[Saved data entries]
######
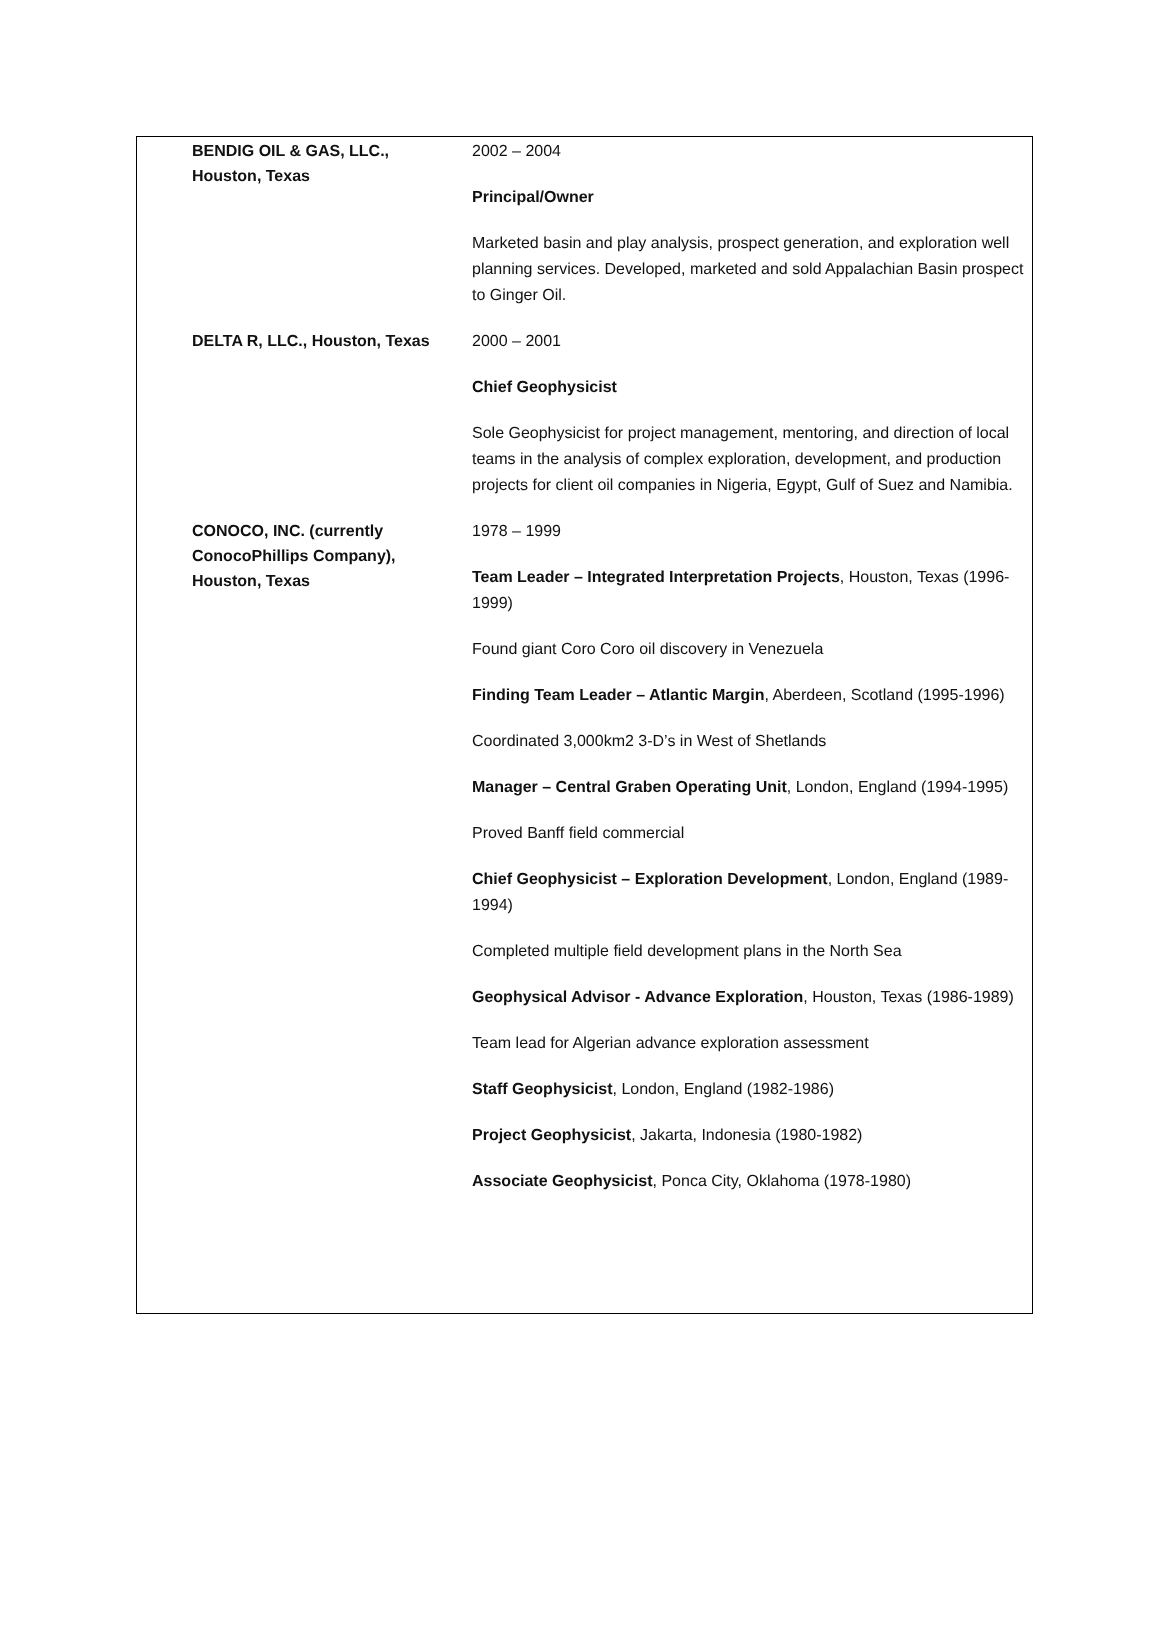| BENDIG OIL & GAS, LLC., Houston, Texas | 2002 – 2004 Principal/Owner Marketed basin and play analysis, prospect generation, and exploration well planning services. Developed, marketed and sold Appalachian Basin prospect to Ginger Oil. |
| DELTA R, LLC., Houston, Texas | 2000 – 2001 Chief Geophysicist Sole Geophysicist for project management, mentoring, and direction of local teams in the analysis of complex exploration, development, and production projects for client oil companies in Nigeria, Egypt, Gulf of Suez and Namibia. |
| CONOCO, INC. (currently ConocoPhillips Company), Houston, Texas | 1978 – 1999 Team Leader – Integrated Interpretation Projects , Houston, Texas (1996-1999) Found giant Coro Coro oil discovery in Venezuela Finding Team Leader – Atlantic Margin , Aberdeen, Scotland (1995-1996) Coordinated 3,000km2 3-D’s in West of Shetlands Manager – Central Graben Operating Unit , London, England (1994-1995) Proved Banff field commercial Chief Geophysicist – Exploration Development , London, England (1989-1994) Completed multiple field development plans in the North Sea Geophysical Advisor - Advance Exploration , Houston, Texas (1986-1989) Team lead for Algerian advance exploration assessment Staff Geophysicist , London, England (1982-1986) Project Geophysicist , Jakarta, Indonesia (1980-1982) Associate Geophysicist , Ponca City, Oklahoma (1978-1980) |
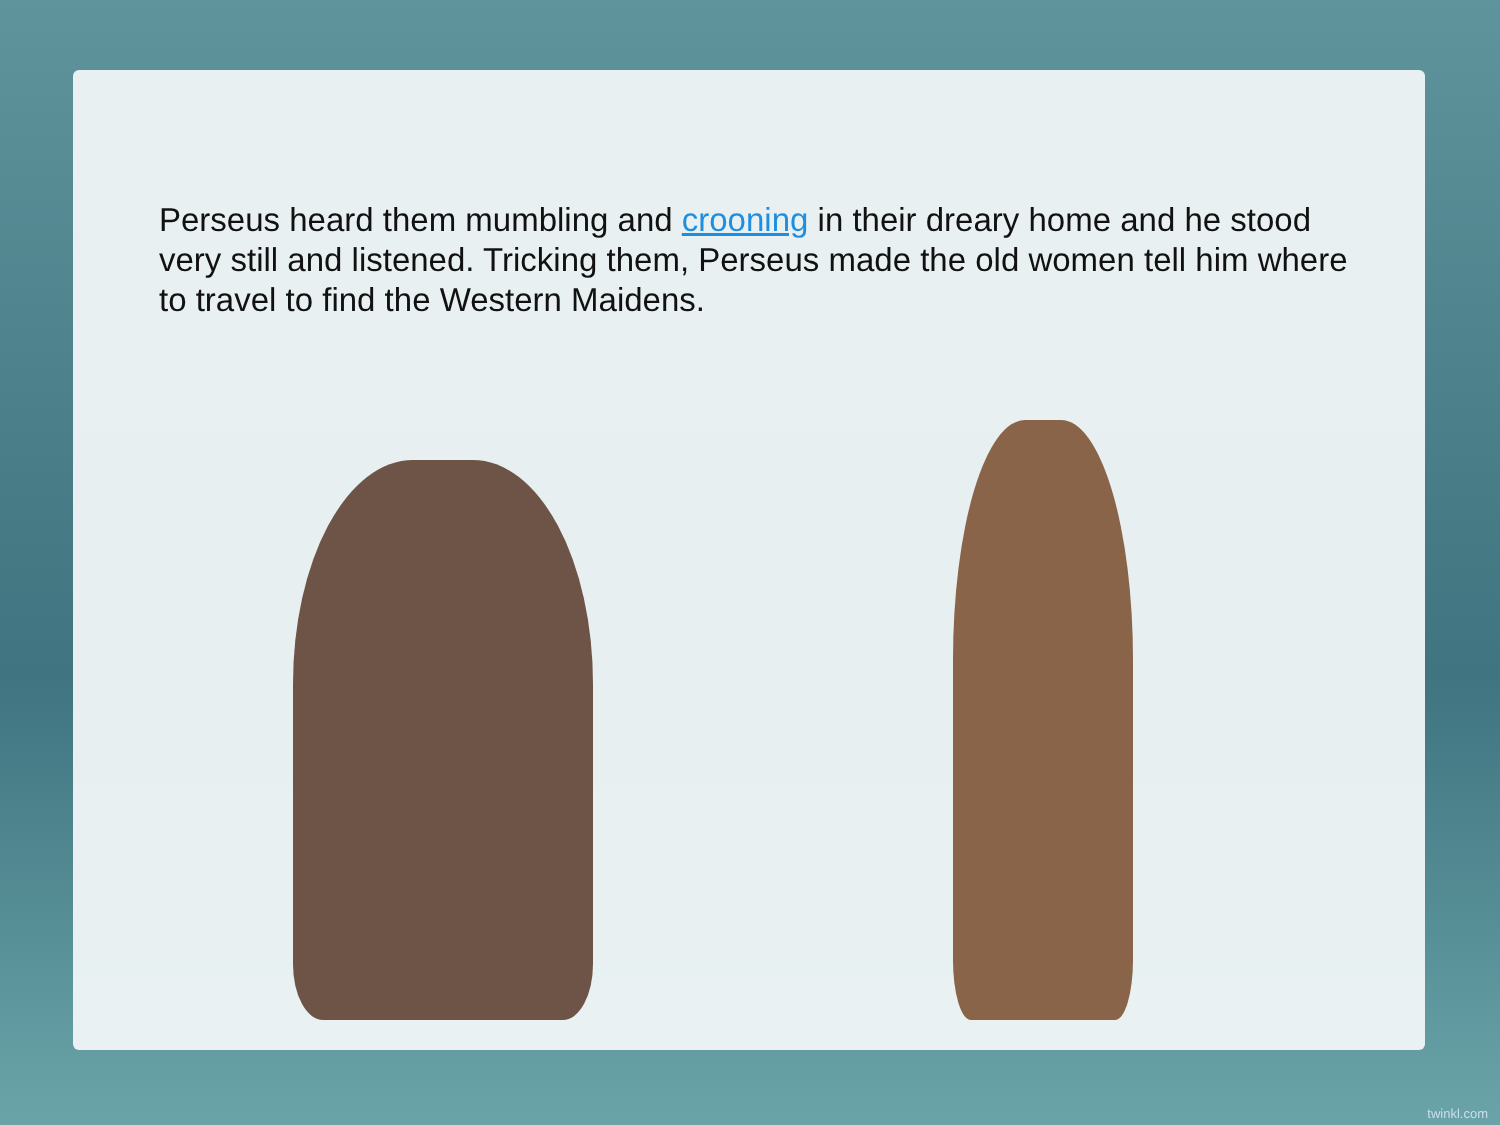Perseus heard them mumbling and crooning in their dreary home and he stood very still and listened. Tricking them, Perseus made the old women tell him where to travel to find the Western Maidens.
twinkl.com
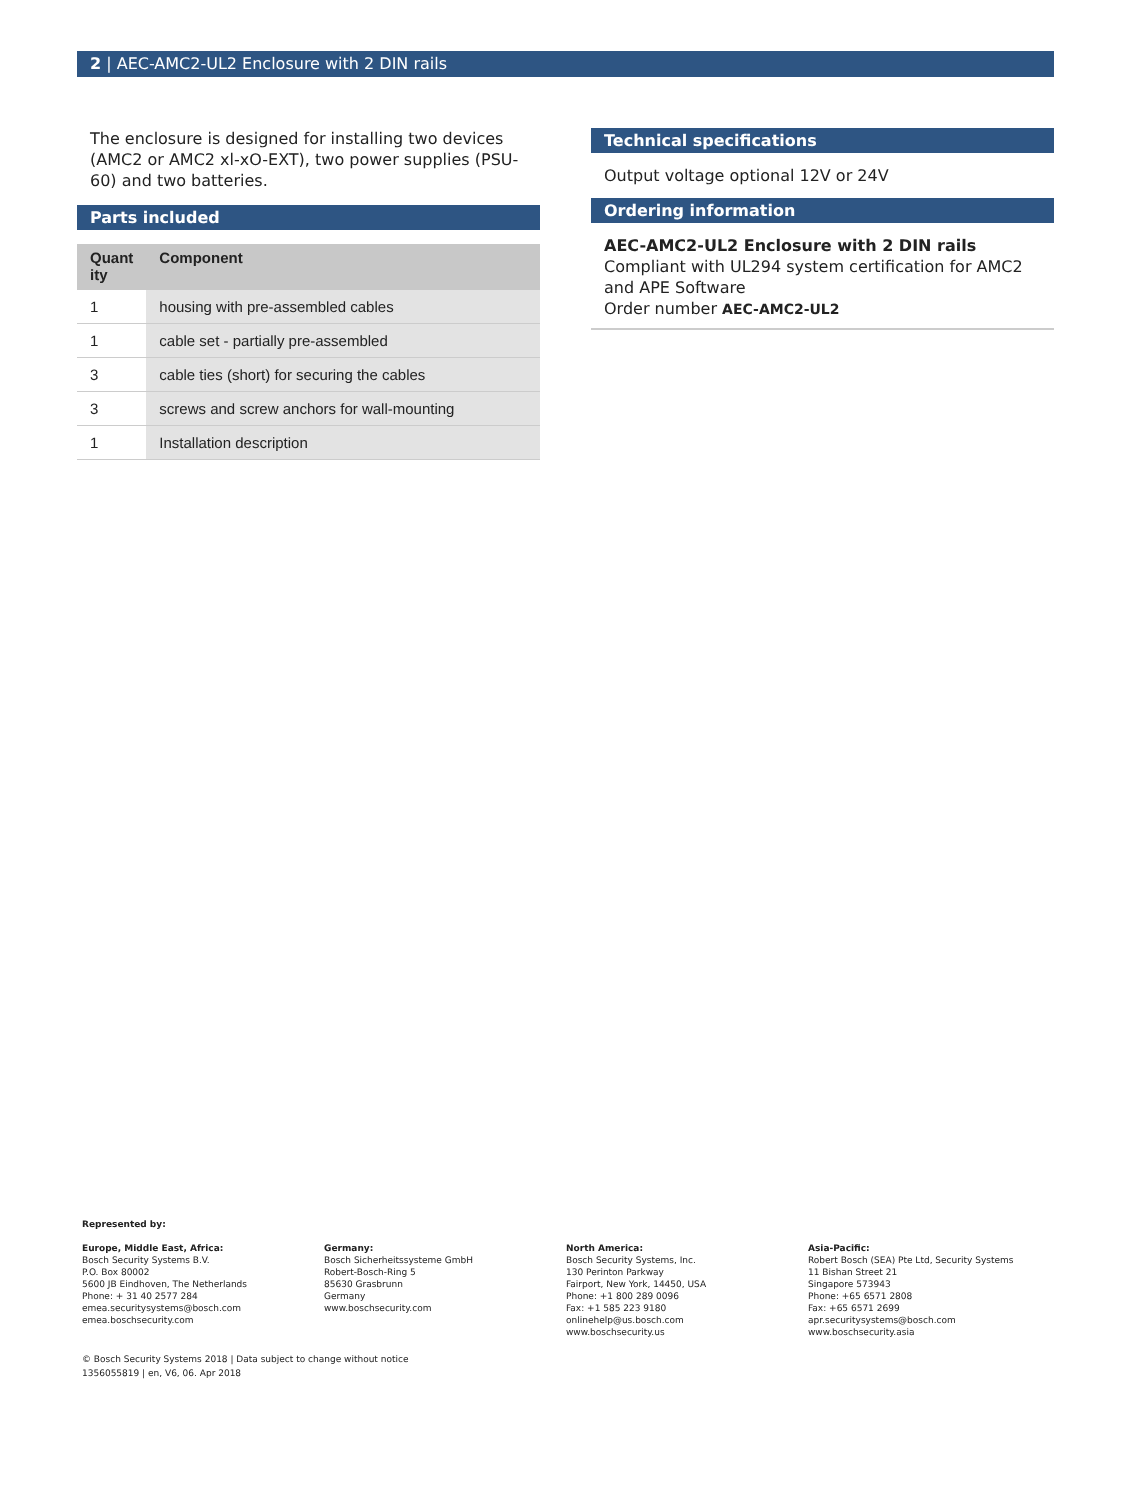2 | AEC-AMC2-UL2 Enclosure with 2 DIN rails
The enclosure is designed for installing two devices (AMC2 or AMC2 xl-xO-EXT), two power supplies (PSU-60) and two batteries.
Parts included
| Quant ity | Component |
| --- | --- |
| 1 | housing with pre-assembled cables |
| 1 | cable set - partially pre-assembled |
| 3 | cable ties (short) for securing the cables |
| 3 | screws and screw anchors for wall-mounting |
| 1 | Installation description |
Technical specifications
Output voltage optional 12V or 24V
Ordering information
AEC-AMC2-UL2 Enclosure with 2 DIN rails
Compliant with UL294 system certification for AMC2 and APE Software
Order number AEC-AMC2-UL2
Represented by:
Europe, Middle East, Africa:
Bosch Security Systems B.V.
P.O. Box 80002
5600 JB Eindhoven, The Netherlands
Phone: + 31 40 2577 284
emea.securitysystems@bosch.com
emea.boschsecurity.com
Germany:
Bosch Sicherheitssysteme GmbH
Robert-Bosch-Ring 5
85630 Grasbrunn
Germany
www.boschsecurity.com
North America:
Bosch Security Systems, Inc.
130 Perinton Parkway
Fairport, New York, 14450, USA
Phone: +1 800 289 0096
Fax: +1 585 223 9180
onlinehelp@us.bosch.com
www.boschsecurity.us
Asia-Pacific:
Robert Bosch (SEA) Pte Ltd, Security Systems
11 Bishan Street 21
Singapore 573943
Phone: +65 6571 2808
Fax: +65 6571 2699
apr.securitysystems@bosch.com
www.boschsecurity.asia
© Bosch Security Systems 2018 | Data subject to change without notice
1356055819 | en, V6, 06. Apr 2018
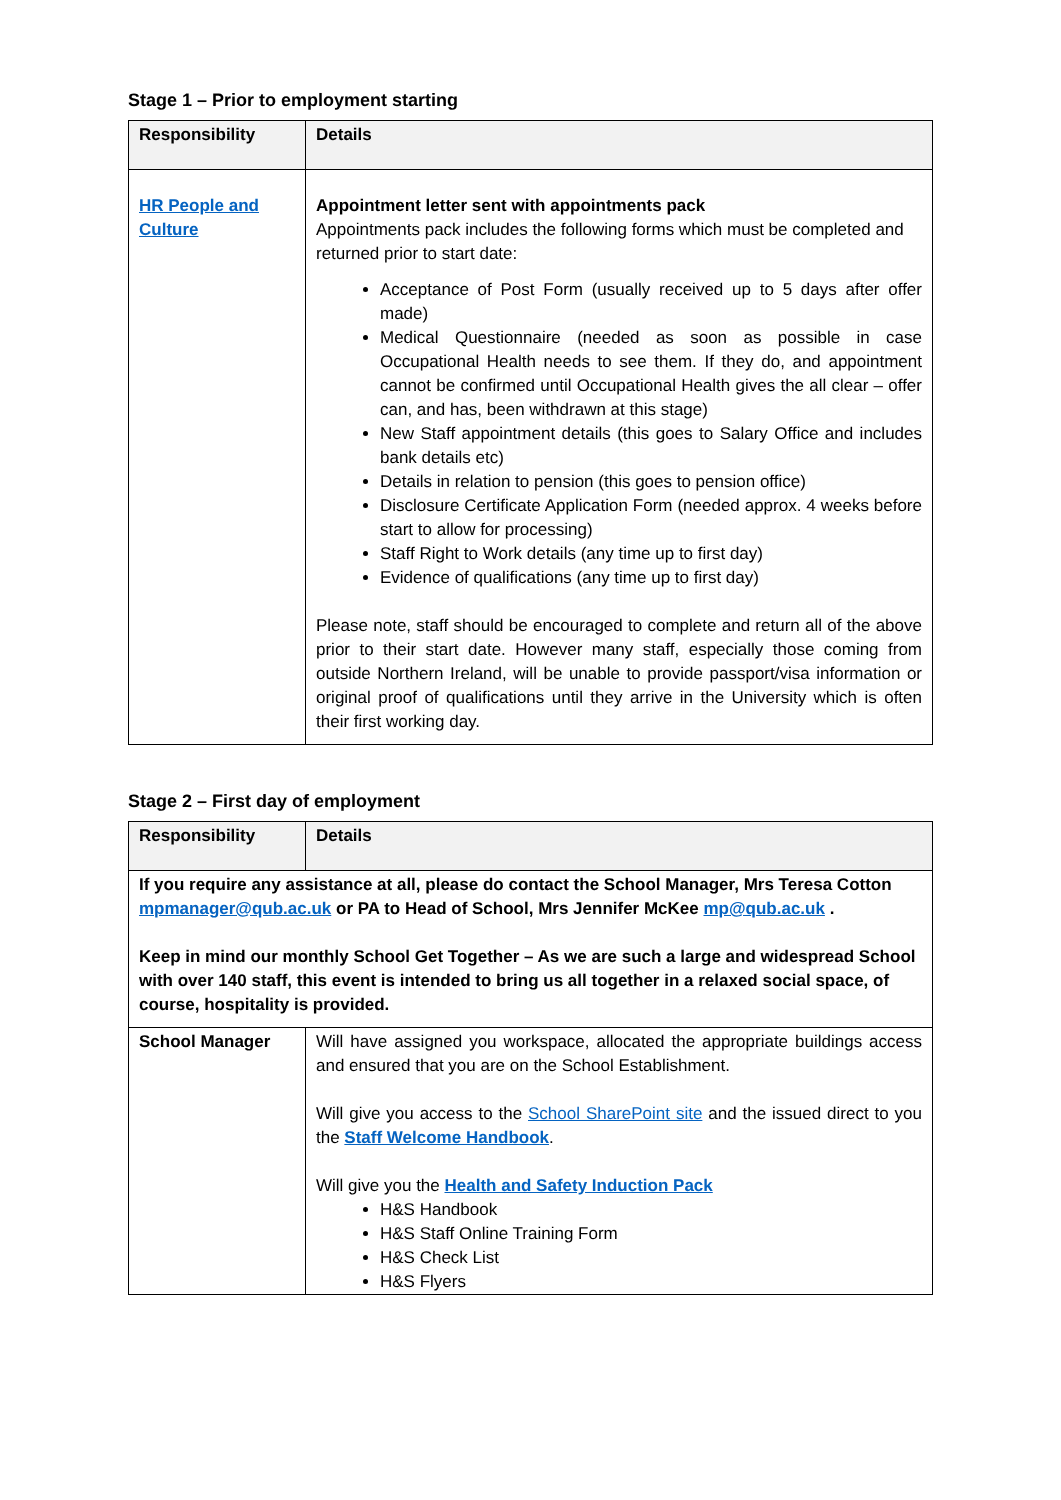Stage 1 – Prior to employment starting
| Responsibility | Details |
| --- | --- |
| HR People and Culture | Appointment letter sent with appointments pack Appointments pack includes the following forms which must be completed and returned prior to start date: Acceptance of Post Form (usually received up to 5 days after offer made) Medical Questionnaire (needed as soon as possible in case Occupational Health needs to see them. If they do, and appointment cannot be confirmed until Occupational Health gives the all clear – offer can, and has, been withdrawn at this stage) New Staff appointment details (this goes to Salary Office and includes bank details etc) Details in relation to pension (this goes to pension office) Disclosure Certificate Application Form (needed approx. 4 weeks before start to allow for processing) Staff Right to Work details (any time up to first day) Evidence of qualifications (any time up to first day) Please note, staff should be encouraged to complete and return all of the above prior to their start date. However many staff, especially those coming from outside Northern Ireland, will be unable to provide passport/visa information or original proof of qualifications until they arrive in the University which is often their first working day. |
Stage 2 – First day of employment
| Responsibility | Details |
| --- | --- |
| If you require any assistance at all, please do contact the School Manager, Mrs Teresa Cotton mpmanager@qub.ac.uk or PA to Head of School, Mrs Jennifer McKee mp@qub.ac.uk . Keep in mind our monthly School Get Together – As we are such a large and widespread School with over 140 staff, this event is intended to bring us all together in a relaxed social space, of course, hospitality is provided. | |
| School Manager | Will have assigned you workspace, allocated the appropriate buildings access and ensured that you are on the School Establishment. Will give you access to the School SharePoint site and the issued direct to you the Staff Welcome Handbook . Will give you the Health and Safety Induction Pack H&S Handbook H&S Staff Online Training Form H&S Check List H&S Flyers |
######
PROBLEM REQUIREMENTS
Going through the entries above line by line, work out how many lines include the word "boschsecurity". Only the number is required.

SOLUTION TO THE EXERCISE
4